The Pakistani prime minister, Nawaz Sharif, has met John Kerry, US secretary of state, in Washington in advance of talks in the White House aimed at improving an uneasy relationship with the US administration.
Kerry said on Sunday the US relationship with Pakistan "could not be more important", underscoring the South Asian country's economic and security woes in the context of regional stability.
Kerry, who visited Islamabad in August, called Pakistan a "democracy that is working hard to get its economy moving and deal with insurgency and also important to the regional stability".
The State Department said the pair discussed counterterrorism cooperation, energy, trade and investment, and "the common interest in a secure and stable Afghanistan".
Sharif, who is due to meet President Barack Obama on Wednesday, did not speak during Sunday's brief session with reporters.
US officials have said the Obama administration is poised to release more than $1.6bn in military and economic aid to Pakistan.
Aid release expected
For a start, the State Department has asked Congress to resume more than $300m in blocked security assistance to Pakistan, officials said on Sunday.

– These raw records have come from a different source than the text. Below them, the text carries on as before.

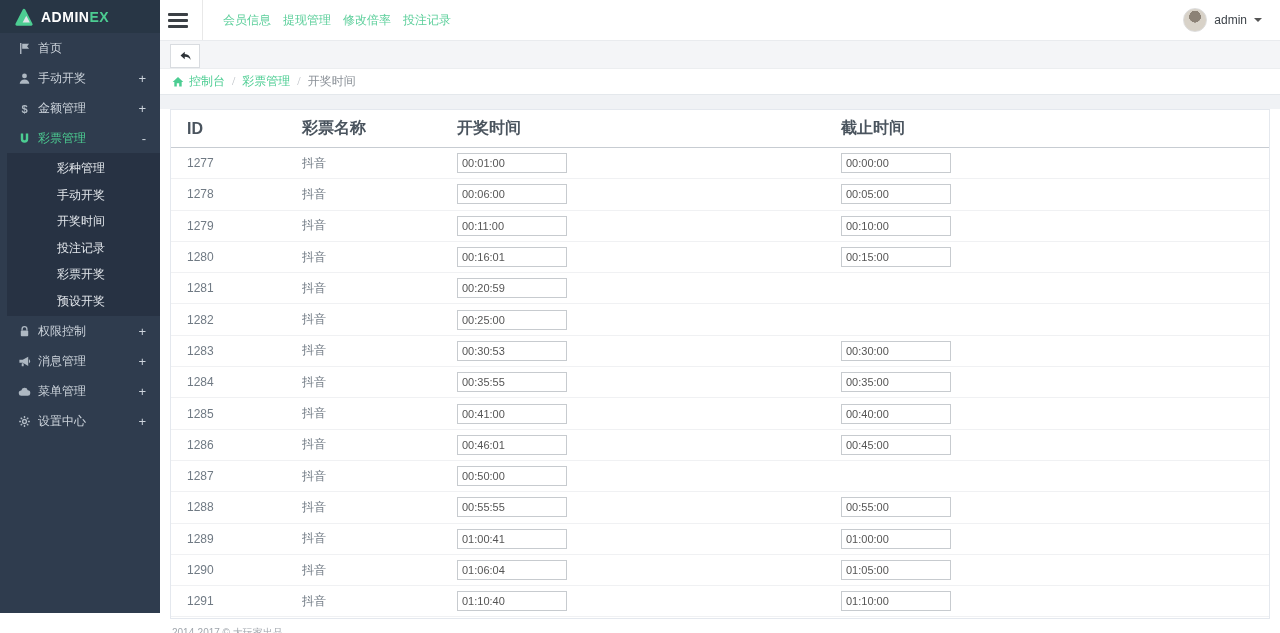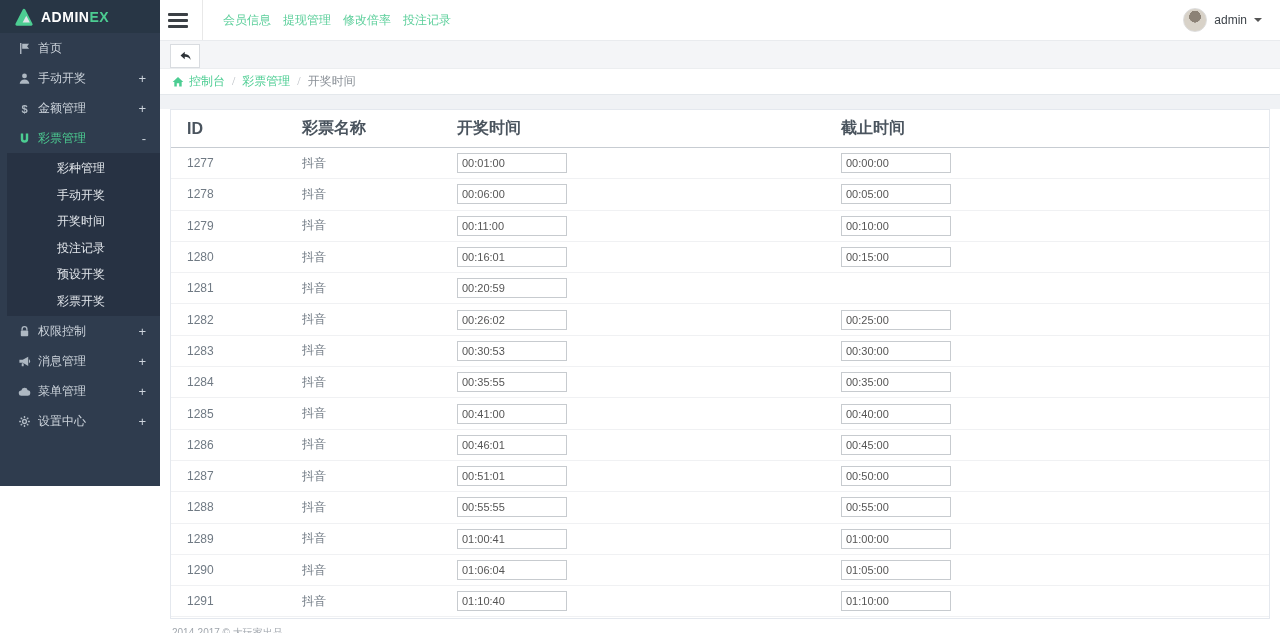--- a/index.html
+++ b/index.html
@@ -1,18 +1,18 @@
 <!DOCTYPE html>
 <html><head>
 <meta charset="utf-8">
 <style>
   html,body{margin:0;padding:0;width:1280px;height:633px;overflow:hidden;
     font-family:"Liberation Sans","DejaVu Sans",sans-serif;background:#fff;}
   
-  .sidebar{position:fixed;left:0;top:0;width:160px;height:486px;background:#2f3c4e;z-index:5;}
+  .sidebar{position:fixed;left:0;top:0;width:160px;height:613px;background:#2f3c4e;z-index:5;}
   .logo{height:33px;background:#283645;display:flex;align-items:center;padding-left:14px;}
   .logo-text{font-size:14px;font-weight:bold;color:#fff;letter-spacing:.5px;margin-left:7px;}
   .logo-text .accent{color:#4ccd92;}
   .nav-item{height:30px;display:flex;align-items:center;padding:0 14px 0 18px;
     color:#cdd4dc;font-size:12px;cursor:pointer;}
   .nav-item .icon{width:20px;display:flex;align-items:center;color:#aeb8c2;flex:0 0 20px;}
   .nav-item.active,.nav-item.active .icon{color:#4ccd92;}
   .expand{margin-left:auto;font-size:13px;color:#cdd4dc;}
   .submenu{background:#273243;padding:2px 0;margin-left:7px;}
   .sub-item{height:26.5px;line-height:26.5px;padding-left:50px;color:#e4e8ed;
@@ -101,22 +101,22 @@
     </span>
     <span>彩票管理</span>
     <span class="expand">-</span>
   </div>
 
   <div class="submenu">
     <div class="sub-item">彩种管理</div>
     <div class="sub-item">手动开奖</div>
     <div class="sub-item">开奖时间</div>
     <div class="sub-item">投注记录</div>
+    <div class="sub-item">彩票开奖</div>
     <div class="sub-item">预设开奖</div>
-    <div class="sub-item">彩票开奖</div>
   </div>
 
   <div class="nav-item">
     <span class="icon">
       <svg width="13" height="13" viewBox="0 0 14 14">
           <path d="M4.4 6V4.4a2.6 2.6 0 0 1 5.2 0V6" fill="none" stroke="currentColor" stroke-width="1.4"></path>
           <rect x="3" y="6" width="8" height="6" rx="1" fill="currentColor"></rect>
         </svg>
     </span>
     <span>权限控制</span>
@@ -242,21 +242,20 @@
 
   <div class="trow">
     <div>1281</div>
     <div>抖音</div>
     <div><input class="time-input" type="text" value="00:20:59" style=""></div>
   </div>
 
   <div class="trow">
     <div>1282</div>
     <div>抖音</div>
-    <div><input class="time-input" type="text" value="00:26:02" style=""></div>
     <div><input class="time-input" type="text" value="00:25:00" style=""></div>
   </div>
 
   <div class="trow">
     <div>1283</div>
     <div>抖音</div>
     <div><input class="time-input" type="text" value="00:30:53" style=""></div>
     <div><input class="time-input" type="text" value="00:30:00" style=""></div>
   </div>
 
@@ -277,21 +276,20 @@
   <div class="trow">
     <div>1286</div>
     <div>抖音</div>
     <div><input class="time-input" type="text" value="00:46:01" style=""></div>
     <div><input class="time-input" type="text" value="00:45:00" style=""></div>
   </div>
 
   <div class="trow">
     <div>1287</div>
     <div>抖音</div>
-    <div><input class="time-input" type="text" value="00:51:01" style=""></div>
     <div><input class="time-input" type="text" value="00:50:00" style=""></div>
   </div>
 
   <div class="trow">
     <div>1288</div>
     <div>抖音</div>
     <div><input class="time-input" type="text" value="00:55:55" style=""></div>
     <div><input class="time-input" type="text" value="00:55:00" style=""></div>
   </div>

"This is part of a long process of restarting security assistance cooperation after implementation was slowed during the bilateral challenges of 2011 and 2012," Marie Harf, deputy State Department spokeswoman, said.
"Both sides agreed on the importance of our continued counterterrorism cooperation, and that extremism is countered in part by opportunities arising from greater economic stability," the State Department said.
Sharif was elected in May, and the US has praised his efforts to reduce tensions in South Asia.
Relations with the US have also improved since they plunged to one of their lowest points in 2011 after US commandos killed Osama bin Laden, al-Qaeda's leader, in a raid in Pakistan and a US air raid left 24 Pakistani soldiers dead.
US security assistance was interrupted during that period, although $857m in civilian assistance continued to flow, Harf said.
"As part of our annual funding process, throughout the course of this past summer the State Department notified Congress of how it planned to programme funds from several different accounts for various programmes in Pakistan," she said.
The US needs Pakistan's cooperation as it prepares to withdraw thousands of pieces of heavy equipment from Afghanistan before NATO combat operations end in late 2014.
It is also looking to Pakistan to try to help with reconciliation efforts between the Taliban and Afghan leaders.
"Funding was notified to Congress following a rigorous planning process over multiple months, to ensure it was in line with both US and Pakistani interests, and would deliver important results for both countries," the State Department's Harf said.
She said US security assistance would build the capabilities of Pakistan's security forces, "which is critical to countering violence in the western border regions.
"And US civilian assistance to Pakistan has delivered real results on the issues most important to Prime Minister Sharif and all Pakistanis: energy, education and economic growth".